# My favorite ensemble for prime time madrigalists, claudio calvida & La Venexiana



## deprofundis (Apr 25, 2014)

It's no secret im a big fan of la Venexiana and Claudio Calvida a pure genieous for Carlo GESUALDO, i never heard sutch awesome set of madrigals, the voice are from the heaven, never too loud , charming, warm. inspiring,, evocative, expressionist ..woaw guys

Deuxio There album of Luzzacho Luzzaschi and De wert madrigals has well, oh i love la venexiana, taste better than the best kaviar.

And that it folks oh yeah i almost forgot, Jacob Handl Gallus and Adrian Willaert madrigals on Singer Pur are in league.

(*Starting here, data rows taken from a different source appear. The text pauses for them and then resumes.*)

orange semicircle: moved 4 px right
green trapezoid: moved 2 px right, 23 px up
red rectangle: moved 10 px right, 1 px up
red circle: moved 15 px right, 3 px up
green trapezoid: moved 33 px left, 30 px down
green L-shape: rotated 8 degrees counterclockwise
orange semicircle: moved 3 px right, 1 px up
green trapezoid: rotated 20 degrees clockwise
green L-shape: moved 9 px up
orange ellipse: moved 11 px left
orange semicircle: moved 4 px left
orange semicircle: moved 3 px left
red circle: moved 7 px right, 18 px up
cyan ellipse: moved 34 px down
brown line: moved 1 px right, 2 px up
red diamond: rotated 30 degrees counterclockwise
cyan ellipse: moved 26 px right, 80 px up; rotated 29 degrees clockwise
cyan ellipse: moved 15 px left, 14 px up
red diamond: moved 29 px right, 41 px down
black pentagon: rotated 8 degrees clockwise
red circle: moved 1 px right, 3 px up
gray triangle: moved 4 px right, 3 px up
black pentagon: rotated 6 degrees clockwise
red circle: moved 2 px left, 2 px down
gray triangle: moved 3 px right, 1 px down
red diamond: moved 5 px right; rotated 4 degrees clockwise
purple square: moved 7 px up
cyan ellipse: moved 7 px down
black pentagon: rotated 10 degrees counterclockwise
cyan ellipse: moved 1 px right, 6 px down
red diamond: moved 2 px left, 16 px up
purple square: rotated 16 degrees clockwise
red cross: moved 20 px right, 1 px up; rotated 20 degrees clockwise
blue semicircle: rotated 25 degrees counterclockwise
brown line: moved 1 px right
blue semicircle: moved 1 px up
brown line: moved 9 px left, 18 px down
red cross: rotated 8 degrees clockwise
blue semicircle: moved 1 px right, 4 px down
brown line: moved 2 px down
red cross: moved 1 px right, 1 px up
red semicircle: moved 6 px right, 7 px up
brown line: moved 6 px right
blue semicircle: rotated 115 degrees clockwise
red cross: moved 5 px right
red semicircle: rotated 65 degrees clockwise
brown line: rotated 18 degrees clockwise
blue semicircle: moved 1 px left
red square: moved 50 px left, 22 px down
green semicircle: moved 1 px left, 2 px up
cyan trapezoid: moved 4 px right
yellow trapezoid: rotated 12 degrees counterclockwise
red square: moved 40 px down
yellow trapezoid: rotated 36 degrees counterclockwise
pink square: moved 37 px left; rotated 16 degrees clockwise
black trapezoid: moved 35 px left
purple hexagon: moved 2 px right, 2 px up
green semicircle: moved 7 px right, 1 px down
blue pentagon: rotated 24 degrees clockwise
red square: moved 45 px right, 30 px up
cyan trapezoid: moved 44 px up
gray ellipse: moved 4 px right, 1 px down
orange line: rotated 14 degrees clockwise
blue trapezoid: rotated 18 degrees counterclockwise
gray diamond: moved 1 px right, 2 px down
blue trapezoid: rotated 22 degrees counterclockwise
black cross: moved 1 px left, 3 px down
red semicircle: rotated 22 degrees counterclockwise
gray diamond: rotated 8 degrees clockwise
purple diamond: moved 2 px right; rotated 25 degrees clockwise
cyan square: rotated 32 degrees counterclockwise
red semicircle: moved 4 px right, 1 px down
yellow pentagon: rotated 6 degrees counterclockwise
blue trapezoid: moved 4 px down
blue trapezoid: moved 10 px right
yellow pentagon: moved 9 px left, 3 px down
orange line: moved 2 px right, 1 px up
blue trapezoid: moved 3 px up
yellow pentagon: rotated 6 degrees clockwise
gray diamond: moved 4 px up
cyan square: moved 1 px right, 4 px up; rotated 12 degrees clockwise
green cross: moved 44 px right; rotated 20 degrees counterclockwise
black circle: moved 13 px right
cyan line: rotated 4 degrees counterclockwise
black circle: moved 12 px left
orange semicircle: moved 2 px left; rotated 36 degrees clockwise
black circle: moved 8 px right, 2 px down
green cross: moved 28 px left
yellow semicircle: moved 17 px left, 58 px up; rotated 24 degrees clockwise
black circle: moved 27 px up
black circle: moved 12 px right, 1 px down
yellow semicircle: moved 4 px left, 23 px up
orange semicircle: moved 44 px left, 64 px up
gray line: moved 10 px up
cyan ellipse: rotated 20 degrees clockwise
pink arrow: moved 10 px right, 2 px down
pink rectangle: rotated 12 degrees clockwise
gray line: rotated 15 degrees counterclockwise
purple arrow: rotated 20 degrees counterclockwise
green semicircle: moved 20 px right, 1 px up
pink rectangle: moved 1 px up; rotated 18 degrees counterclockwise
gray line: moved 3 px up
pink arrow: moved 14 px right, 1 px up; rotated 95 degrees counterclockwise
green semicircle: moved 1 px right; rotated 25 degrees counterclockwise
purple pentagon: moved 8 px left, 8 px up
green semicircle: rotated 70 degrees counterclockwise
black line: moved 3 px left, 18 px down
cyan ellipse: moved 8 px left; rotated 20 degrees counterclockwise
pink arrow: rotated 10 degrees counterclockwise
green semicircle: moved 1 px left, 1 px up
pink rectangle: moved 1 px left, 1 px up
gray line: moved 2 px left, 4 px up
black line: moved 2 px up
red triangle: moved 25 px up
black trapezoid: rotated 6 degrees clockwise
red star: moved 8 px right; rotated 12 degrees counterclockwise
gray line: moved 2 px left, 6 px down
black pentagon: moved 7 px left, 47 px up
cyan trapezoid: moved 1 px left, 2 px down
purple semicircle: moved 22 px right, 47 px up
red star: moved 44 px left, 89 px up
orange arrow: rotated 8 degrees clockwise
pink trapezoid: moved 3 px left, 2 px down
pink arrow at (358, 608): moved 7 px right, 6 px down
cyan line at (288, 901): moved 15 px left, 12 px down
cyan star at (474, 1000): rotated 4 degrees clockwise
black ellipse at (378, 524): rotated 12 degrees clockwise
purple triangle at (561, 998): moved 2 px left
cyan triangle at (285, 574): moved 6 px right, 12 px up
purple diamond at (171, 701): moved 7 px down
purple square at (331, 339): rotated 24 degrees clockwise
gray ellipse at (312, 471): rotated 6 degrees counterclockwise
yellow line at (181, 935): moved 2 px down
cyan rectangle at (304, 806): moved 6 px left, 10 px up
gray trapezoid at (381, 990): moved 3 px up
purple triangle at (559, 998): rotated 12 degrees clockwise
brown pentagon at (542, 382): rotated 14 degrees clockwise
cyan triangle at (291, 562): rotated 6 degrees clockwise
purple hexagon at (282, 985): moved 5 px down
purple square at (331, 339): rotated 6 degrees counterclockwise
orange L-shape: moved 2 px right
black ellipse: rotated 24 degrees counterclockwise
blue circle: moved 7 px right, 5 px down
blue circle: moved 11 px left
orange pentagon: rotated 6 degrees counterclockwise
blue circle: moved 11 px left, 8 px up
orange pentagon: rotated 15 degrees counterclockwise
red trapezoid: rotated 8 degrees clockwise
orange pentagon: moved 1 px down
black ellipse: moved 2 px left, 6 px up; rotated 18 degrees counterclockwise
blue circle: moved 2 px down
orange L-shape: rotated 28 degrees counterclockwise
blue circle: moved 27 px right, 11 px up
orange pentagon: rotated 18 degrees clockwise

I love the art form of song genra of this kind .

:tiphat:


----------



## EddieRUKiddingVarese (Jan 8, 2013)

what ?


----------



## deprofundis (Apr 25, 2014)

*what ?*

I swear la venexiana ensemble, trust me on this is rad for music art form of madrigal a poetic song about life death love hate and many more topic ,so is Singer Pur after i heard Jacob Handl Gallus and Adriant Willaert,, that about it *EddieRUKiddingVarese*

:tiphat:


----------



## Mandryka (Feb 22, 2013)

deprofundis said:


> It's no secret im a big fan of la Venexiana and Claudio Calvida a pure genieous for Carlo GESUALDO, i never heard sutch awesome set of madrigals, the voice are from the heaven, never too loud , charming, warm. inspiring,, evocative, expressionist ..woaw guys
> 
> Deuxio There album of Luzzacho Luzzaschi and De wert madrigals has well, oh i love la venexiana, taste better than the best kaviar.
> 
> ...


It's good you post this because I listened to some of their Monteverdi just a couple of weeks ago. They are operatic almost, with extrovert colourful highly nuanced word painting. I must say, these days I'm very anti opera, and in Monteverdi I really am not interested in the songs after Book 5 - and for these reasons, I prefer Alessandrini.

There's a whole other approach to madrigal singing which is not unrewarding - that of Emma Kirkby and Anthony Rooley.


----------